■ **Your assignment**:
Render every line of the records as a numbered list, leaving out blank lines and the pictures.

(Dataset entries)

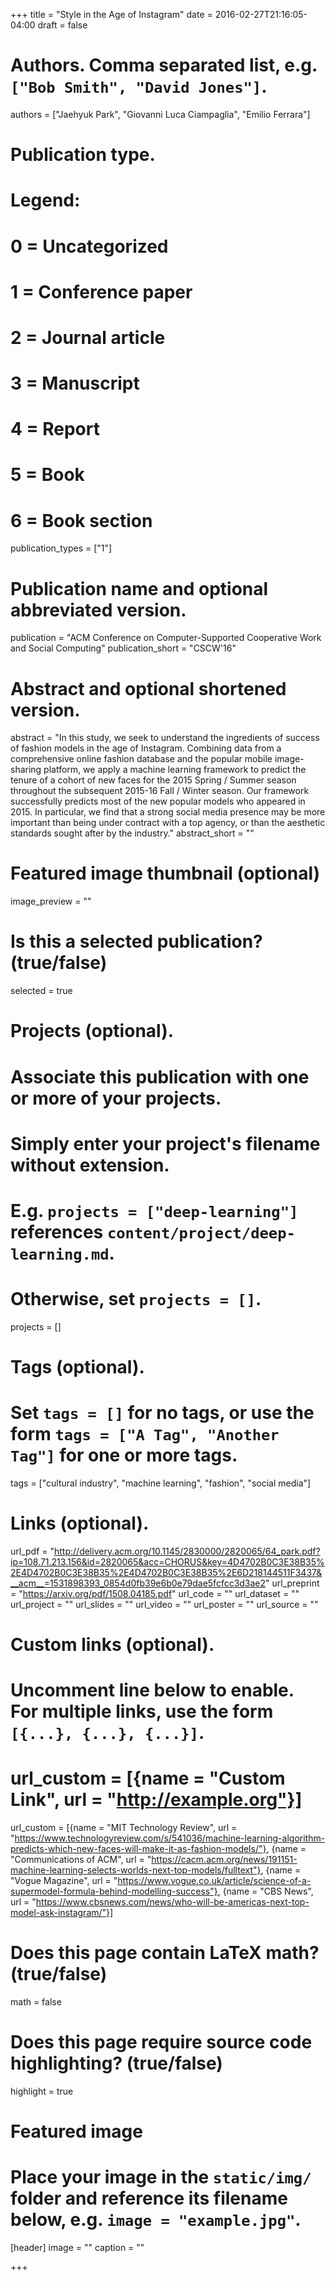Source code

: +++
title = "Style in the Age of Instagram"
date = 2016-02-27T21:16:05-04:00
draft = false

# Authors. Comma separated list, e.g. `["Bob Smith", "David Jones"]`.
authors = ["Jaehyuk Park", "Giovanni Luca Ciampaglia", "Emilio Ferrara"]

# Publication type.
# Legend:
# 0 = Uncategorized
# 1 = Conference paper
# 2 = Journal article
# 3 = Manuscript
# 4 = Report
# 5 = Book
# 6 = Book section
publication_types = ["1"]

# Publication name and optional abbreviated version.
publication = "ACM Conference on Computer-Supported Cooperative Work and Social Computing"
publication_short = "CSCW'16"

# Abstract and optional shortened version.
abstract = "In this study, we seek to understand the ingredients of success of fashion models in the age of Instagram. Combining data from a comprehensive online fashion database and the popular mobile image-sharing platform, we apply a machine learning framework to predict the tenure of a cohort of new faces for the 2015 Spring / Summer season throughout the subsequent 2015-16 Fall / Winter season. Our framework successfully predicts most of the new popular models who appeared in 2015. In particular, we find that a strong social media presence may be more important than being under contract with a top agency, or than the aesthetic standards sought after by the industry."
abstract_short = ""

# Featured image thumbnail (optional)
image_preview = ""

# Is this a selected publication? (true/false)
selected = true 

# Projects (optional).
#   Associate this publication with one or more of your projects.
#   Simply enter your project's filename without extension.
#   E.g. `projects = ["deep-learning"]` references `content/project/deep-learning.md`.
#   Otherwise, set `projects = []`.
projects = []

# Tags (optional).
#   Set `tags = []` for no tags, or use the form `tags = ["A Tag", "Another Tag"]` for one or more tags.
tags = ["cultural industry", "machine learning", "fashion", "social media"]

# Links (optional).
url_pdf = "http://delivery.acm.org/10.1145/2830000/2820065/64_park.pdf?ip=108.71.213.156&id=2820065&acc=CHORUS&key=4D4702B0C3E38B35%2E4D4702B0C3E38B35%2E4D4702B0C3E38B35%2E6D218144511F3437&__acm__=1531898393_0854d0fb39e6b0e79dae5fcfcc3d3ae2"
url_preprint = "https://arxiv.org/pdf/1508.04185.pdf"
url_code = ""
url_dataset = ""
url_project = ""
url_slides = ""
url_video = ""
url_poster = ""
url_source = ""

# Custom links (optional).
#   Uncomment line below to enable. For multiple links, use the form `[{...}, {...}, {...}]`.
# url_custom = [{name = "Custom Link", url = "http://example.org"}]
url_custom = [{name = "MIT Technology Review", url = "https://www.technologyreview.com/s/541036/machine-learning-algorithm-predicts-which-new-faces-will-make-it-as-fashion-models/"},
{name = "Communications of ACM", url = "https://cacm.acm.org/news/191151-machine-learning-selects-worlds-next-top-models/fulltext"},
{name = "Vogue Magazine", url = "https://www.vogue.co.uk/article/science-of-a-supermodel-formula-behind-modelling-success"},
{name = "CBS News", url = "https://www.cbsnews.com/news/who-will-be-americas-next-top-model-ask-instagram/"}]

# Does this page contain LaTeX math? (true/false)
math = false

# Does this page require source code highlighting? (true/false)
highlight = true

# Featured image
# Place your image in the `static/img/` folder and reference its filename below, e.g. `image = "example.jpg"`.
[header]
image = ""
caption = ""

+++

■ **Response**:
1. Source code
2. : +++
3. title = "Style in the Age of Instagram"
4. date = 2016-02-27T21:16:05-04:00
5. draft = false
6. # Authors. Comma separated list, e.g. `["Bob Smith", "David Jones"]`.
7. authors = ["Jaehyuk Park", "Giovanni Luca Ciampaglia", "Emilio Ferrara"]
8. # Publication type.
9. # Legend:
10. # 0 = Uncategorized
11. # 1 = Conference paper
12. # 2 = Journal article
13. # 3 = Manuscript
14. # 4 = Report
15. # 5 = Book
16. # 6 = Book section
17. publication_types = ["1"]
18. # Publication name and optional abbreviated version.
19. publication = "ACM Conference on Computer-Supported Cooperative Work and Social Computing"
20. publication_short = "CSCW'16"
21. # Abstract and optional shortened version.
22. abstract = "In this study, we seek to understand the ingredients of success of fashion models in the age of Instagram. Combining data from a comprehensive online fashion database and the popular mobile image-sharing platform, we apply a machine learning framework to predict the tenure of a cohort of new faces for the 2015 Spring / Summer season throughout the subsequent 2015-16 Fall / Winter season. Our framework successfully predicts most of the new popular models who appeared in 2015. In particular, we find that a strong social media presence may be more important than being under contract with a top agency, or than the aesthetic standards sought after by the industry."
23. abstract_short = ""
24. # Featured image thumbnail (optional)
25. image_preview = ""
26. # Is this a selected publication? (true/false)
27. selected = true 
28. # Projects (optional).
29. #   Associate this publication with one or more of your projects.
30. #   Simply enter your project's filename without extension.
31. #   E.g. `projects = ["deep-learning"]` references `content/project/deep-learning.md`.
32. #   Otherwise, set `projects = []`.
33. projects = []
34. # Tags (optional).
35. #   Set `tags = []` for no tags, or use the form `tags = ["A Tag", "Another Tag"]` for one or more tags.
36. tags = ["cultural industry", "machine learning", "fashion", "social media"]
37. # Links (optional).
38. url_pdf = "http://delivery.acm.org/10.1145/2830000/2820065/64_park.pdf?ip=108.71.213.156&id=2820065&acc=CHORUS&key=4D4702B0C3E38B35%2E4D4702B0C3E38B35%2E4D4702B0C3E38B35%2E6D218144511F3437&__acm__=1531898393_0854d0fb39e6b0e79dae5fcfcc3d3ae2"
39. url_preprint = "https://arxiv.org/pdf/1508.04185.pdf"
40. url_code = ""
41. url_dataset = ""
42. url_project = ""
43. url_slides = ""
44. url_video = ""
45. url_poster = ""
46. url_source = ""
47. # Custom links (optional).
48. #   Uncomment line below to enable. For multiple links, use the form `[{...}, {...}, {...}]`.
49. # url_custom = [{name = "Custom Link", url = "http://example.org"}]
50. url_custom = [{name = "MIT Technology Review", url = "https://www.technologyreview.com/s/541036/machine-learning-algorithm-predicts-which-new-faces-will-make-it-as-fashion-models/"},
51. {name = "Communications of ACM", url = "https://cacm.acm.org/news/191151-machine-learning-selects-worlds-next-top-models/fulltext"},
52. {name = "Vogue Magazine", url = "https://www.vogue.co.uk/article/science-of-a-supermodel-formula-behind-modelling-success"},
53. {name = "CBS News", url = "https://www.cbsnews.com/news/who-will-be-americas-next-top-model-ask-instagram/"}]
54. # Does this page contain LaTeX math? (true/false)
55. math = false
56. # Does this page require source code highlighting? (true/false)
57. highlight = true
58. # Featured image
59. # Place your image in the `static/img/` folder and reference its filename below, e.g. `image = "example.jpg"`.
60. [header]
61. image = ""
62. caption = ""
63. +++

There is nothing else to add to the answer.